**EXCERPTED DATA**
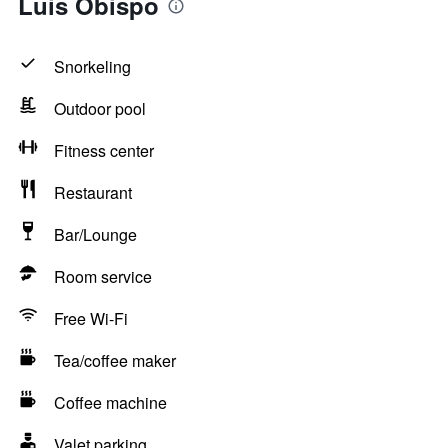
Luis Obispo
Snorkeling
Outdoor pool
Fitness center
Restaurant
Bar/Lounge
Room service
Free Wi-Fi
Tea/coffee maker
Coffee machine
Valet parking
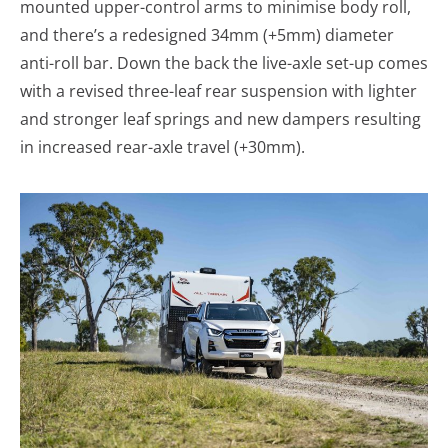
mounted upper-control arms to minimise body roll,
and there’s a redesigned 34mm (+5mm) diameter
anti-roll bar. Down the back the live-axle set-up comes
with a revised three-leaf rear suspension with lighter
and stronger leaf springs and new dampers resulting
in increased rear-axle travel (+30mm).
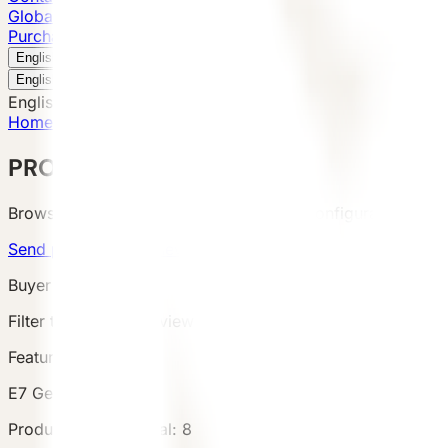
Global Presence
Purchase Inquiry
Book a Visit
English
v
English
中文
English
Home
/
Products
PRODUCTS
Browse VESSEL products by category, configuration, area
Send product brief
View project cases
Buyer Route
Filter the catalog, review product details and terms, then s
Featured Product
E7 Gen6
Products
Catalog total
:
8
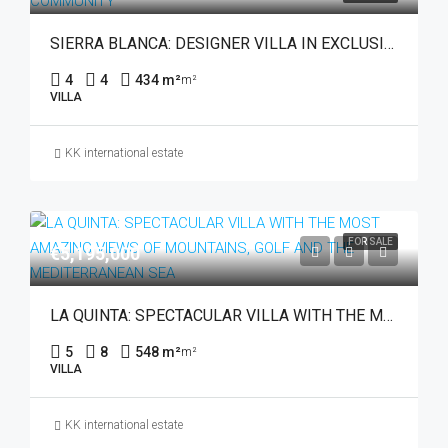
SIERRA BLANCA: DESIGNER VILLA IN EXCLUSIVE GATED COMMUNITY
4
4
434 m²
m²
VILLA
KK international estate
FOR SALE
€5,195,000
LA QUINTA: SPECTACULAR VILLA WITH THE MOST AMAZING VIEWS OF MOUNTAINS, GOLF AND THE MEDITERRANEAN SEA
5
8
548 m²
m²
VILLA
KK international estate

* * *

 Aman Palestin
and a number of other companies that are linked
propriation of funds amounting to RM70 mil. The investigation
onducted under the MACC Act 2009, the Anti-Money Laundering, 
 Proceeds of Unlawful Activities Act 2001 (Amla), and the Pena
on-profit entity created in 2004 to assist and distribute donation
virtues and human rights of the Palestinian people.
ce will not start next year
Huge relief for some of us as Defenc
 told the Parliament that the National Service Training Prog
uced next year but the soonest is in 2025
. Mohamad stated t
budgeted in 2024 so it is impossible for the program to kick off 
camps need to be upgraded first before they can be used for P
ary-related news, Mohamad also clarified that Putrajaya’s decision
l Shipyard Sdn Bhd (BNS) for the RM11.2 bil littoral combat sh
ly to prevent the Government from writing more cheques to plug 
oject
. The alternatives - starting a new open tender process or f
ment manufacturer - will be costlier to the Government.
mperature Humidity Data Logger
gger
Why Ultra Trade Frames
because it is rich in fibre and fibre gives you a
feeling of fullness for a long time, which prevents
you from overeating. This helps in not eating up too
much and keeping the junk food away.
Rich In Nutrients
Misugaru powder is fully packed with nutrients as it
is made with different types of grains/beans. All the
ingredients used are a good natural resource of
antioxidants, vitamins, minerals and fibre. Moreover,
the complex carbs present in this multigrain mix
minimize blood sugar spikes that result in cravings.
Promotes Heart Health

...

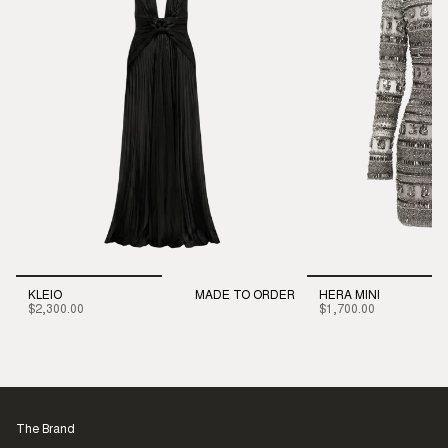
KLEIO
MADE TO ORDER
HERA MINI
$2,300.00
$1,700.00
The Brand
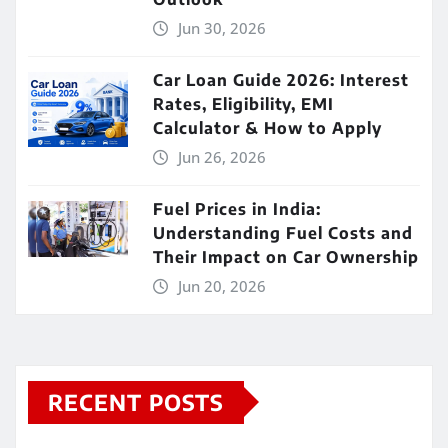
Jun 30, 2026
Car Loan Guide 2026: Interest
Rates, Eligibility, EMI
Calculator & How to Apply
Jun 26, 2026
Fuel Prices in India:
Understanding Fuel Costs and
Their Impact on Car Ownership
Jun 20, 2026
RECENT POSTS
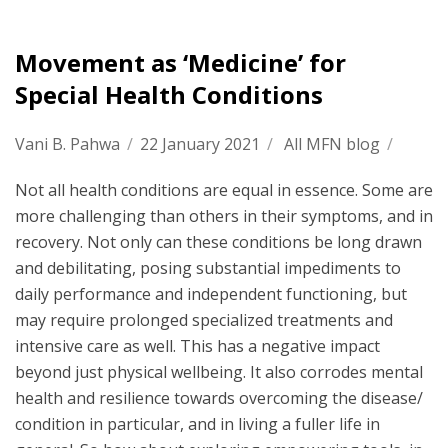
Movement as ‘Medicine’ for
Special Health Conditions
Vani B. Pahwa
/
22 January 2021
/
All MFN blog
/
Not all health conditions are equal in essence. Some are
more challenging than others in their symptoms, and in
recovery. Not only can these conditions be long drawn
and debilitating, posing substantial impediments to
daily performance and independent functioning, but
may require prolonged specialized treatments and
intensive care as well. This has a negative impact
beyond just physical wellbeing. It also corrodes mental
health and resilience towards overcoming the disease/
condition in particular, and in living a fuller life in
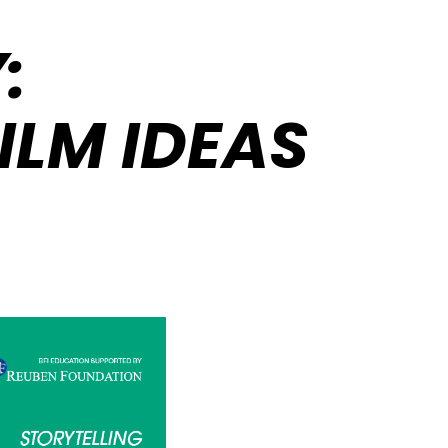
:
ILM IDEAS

**WHAT TO WORK ON**
All lines in the listing above from the line containing "budgeted in 2024" to the line containing "Promotes Heart Health", inclusive, should be retyped exactly; no other lines should appear.

**OUTPUT OF THE TASK**
budgeted in 2024 so it is impossible for the program to kick off 
camps need to be upgraded first before they can be used for P
ary-related news, Mohamad also clarified that Putrajaya’s decision
l Shipyard Sdn Bhd (BNS) for the RM11.2 bil littoral combat sh
ly to prevent the Government from writing more cheques to plug 
oject
. The alternatives - starting a new open tender process or f
ment manufacturer - will be costlier to the Government.
mperature Humidity Data Logger
gger
Why Ultra Trade Frames
because it is rich in fibre and fibre gives you a
feeling of fullness for a long time, which prevents
you from overeating. This helps in not eating up too
much and keeping the junk food away.
Rich In Nutrients
Misugaru powder is fully packed with nutrients as it
is made with different types of grains/beans. All the
ingredients used are a good natural resource of
antioxidants, vitamins, minerals and fibre. Moreover,
the complex carbs present in this multigrain mix
minimize blood sugar spikes that result in cravings.
Promotes Heart Health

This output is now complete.